▶ **Data for review**
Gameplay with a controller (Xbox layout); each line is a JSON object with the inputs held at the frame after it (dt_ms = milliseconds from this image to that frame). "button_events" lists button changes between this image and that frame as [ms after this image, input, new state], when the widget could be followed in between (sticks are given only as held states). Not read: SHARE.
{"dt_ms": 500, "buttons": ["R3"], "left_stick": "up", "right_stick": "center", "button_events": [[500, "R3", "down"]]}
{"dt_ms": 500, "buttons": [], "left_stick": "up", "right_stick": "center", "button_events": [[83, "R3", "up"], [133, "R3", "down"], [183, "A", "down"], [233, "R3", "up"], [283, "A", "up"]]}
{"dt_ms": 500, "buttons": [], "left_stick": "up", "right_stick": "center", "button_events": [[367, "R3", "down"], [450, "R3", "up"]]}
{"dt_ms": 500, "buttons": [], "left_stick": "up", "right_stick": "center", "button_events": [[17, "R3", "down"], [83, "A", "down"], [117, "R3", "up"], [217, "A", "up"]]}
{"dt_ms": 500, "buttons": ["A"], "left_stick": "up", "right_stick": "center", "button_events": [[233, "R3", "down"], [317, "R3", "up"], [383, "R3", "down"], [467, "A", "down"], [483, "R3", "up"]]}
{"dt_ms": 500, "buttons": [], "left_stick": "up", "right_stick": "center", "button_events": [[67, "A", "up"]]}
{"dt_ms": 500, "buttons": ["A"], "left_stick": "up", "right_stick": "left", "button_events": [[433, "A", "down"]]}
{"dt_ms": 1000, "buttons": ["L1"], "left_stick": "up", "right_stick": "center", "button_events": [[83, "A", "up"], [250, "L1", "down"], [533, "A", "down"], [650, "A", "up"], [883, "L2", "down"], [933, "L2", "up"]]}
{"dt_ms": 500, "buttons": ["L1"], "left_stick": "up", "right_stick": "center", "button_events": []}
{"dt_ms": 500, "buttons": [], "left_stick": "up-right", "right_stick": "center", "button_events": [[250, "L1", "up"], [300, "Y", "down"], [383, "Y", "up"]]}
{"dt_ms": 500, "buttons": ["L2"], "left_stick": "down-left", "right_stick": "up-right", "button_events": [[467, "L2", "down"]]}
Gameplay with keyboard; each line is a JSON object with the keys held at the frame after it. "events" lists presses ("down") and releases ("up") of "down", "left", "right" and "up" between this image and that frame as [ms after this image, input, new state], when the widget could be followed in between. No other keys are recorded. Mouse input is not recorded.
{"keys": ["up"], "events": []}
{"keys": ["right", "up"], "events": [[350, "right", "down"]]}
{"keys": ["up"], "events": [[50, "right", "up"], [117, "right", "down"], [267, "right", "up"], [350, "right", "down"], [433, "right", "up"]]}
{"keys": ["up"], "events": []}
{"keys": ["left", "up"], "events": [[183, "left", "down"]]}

▶ **Exercise description**
Word for word, copy out the data.

▶ **Worked solution**
Gameplay with a controller (Xbox layout); each line is a JSON object with the inputs held at the frame after it (dt_ms = milliseconds from this image to that frame). "button_events" lists button changes between this image and that frame as [ms after this image, input, new state], when the widget could be followed in between (sticks are given only as held states). Not read: SHARE.
{"dt_ms": 500, "buttons": ["R3"], "left_stick": "up", "right_stick": "center", "button_events": [[500, "R3", "down"]]}
{"dt_ms": 500, "buttons": [], "left_stick": "up", "right_stick": "center", "button_events": [[83, "R3", "up"], [133, "R3", "down"], [183, "A", "down"], [233, "R3", "up"], [283, "A", "up"]]}
{"dt_ms": 500, "buttons": [], "left_stick": "up", "right_stick": "center", "button_events": [[367, "R3", "down"], [450, "R3", "up"]]}
{"dt_ms": 500, "buttons": [], "left_stick": "up", "right_stick": "center", "button_events": [[17, "R3", "down"], [83, "A", "down"], [117, "R3", "up"], [217, "A", "up"]]}
{"dt_ms": 500, "buttons": ["A"], "left_stick": "up", "right_stick": "center", "button_events": [[233, "R3", "down"], [317, "R3", "up"], [383, "R3", "down"], [467, "A", "down"], [483, "R3", "up"]]}
{"dt_ms": 500, "buttons": [], "left_stick": "up", "right_stick": "center", "button_events": [[67, "A", "up"]]}
{"dt_ms": 500, "buttons": ["A"], "left_stick": "up", "right_stick": "left", "button_events": [[433, "A", "down"]]}
{"dt_ms": 1000, "buttons": ["L1"], "left_stick": "up", "right_stick": "center", "button_events": [[83, "A", "up"], [250, "L1", "down"], [533, "A", "down"], [650, "A", "up"], [883, "L2", "down"], [933, "L2", "up"]]}
{"dt_ms": 500, "buttons": ["L1"], "left_stick": "up", "right_stick": "center", "button_events": []}
{"dt_ms": 500, "buttons": [], "left_stick": "up-right", "right_stick": "center", "button_events": [[250, "L1", "up"], [300, "Y", "down"], [383, "Y", "up"]]}
{"dt_ms": 500, "buttons": ["L2"], "left_stick": "down-left", "right_stick": "up-right", "button_events": [[467, "L2", "down"]]}
Gameplay with keyboard; each line is a JSON object with the keys held at the frame after it. "events" lists presses ("down") and releases ("up") of "down", "left", "right" and "up" between this image and that frame as [ms after this image, input, new state], when the widget could be followed in between. No other keys are recorded. Mouse input is not recorded.
{"keys": ["up"], "events": []}
{"keys": ["right", "up"], "events": [[350, "right", "down"]]}
{"keys": ["up"], "events": [[50, "right", "up"], [117, "right", "down"], [267, "right", "up"], [350, "right", "down"], [433, "right", "up"]]}
{"keys": ["up"], "events": []}
{"keys": ["left", "up"], "events": [[183, "left", "down"]]}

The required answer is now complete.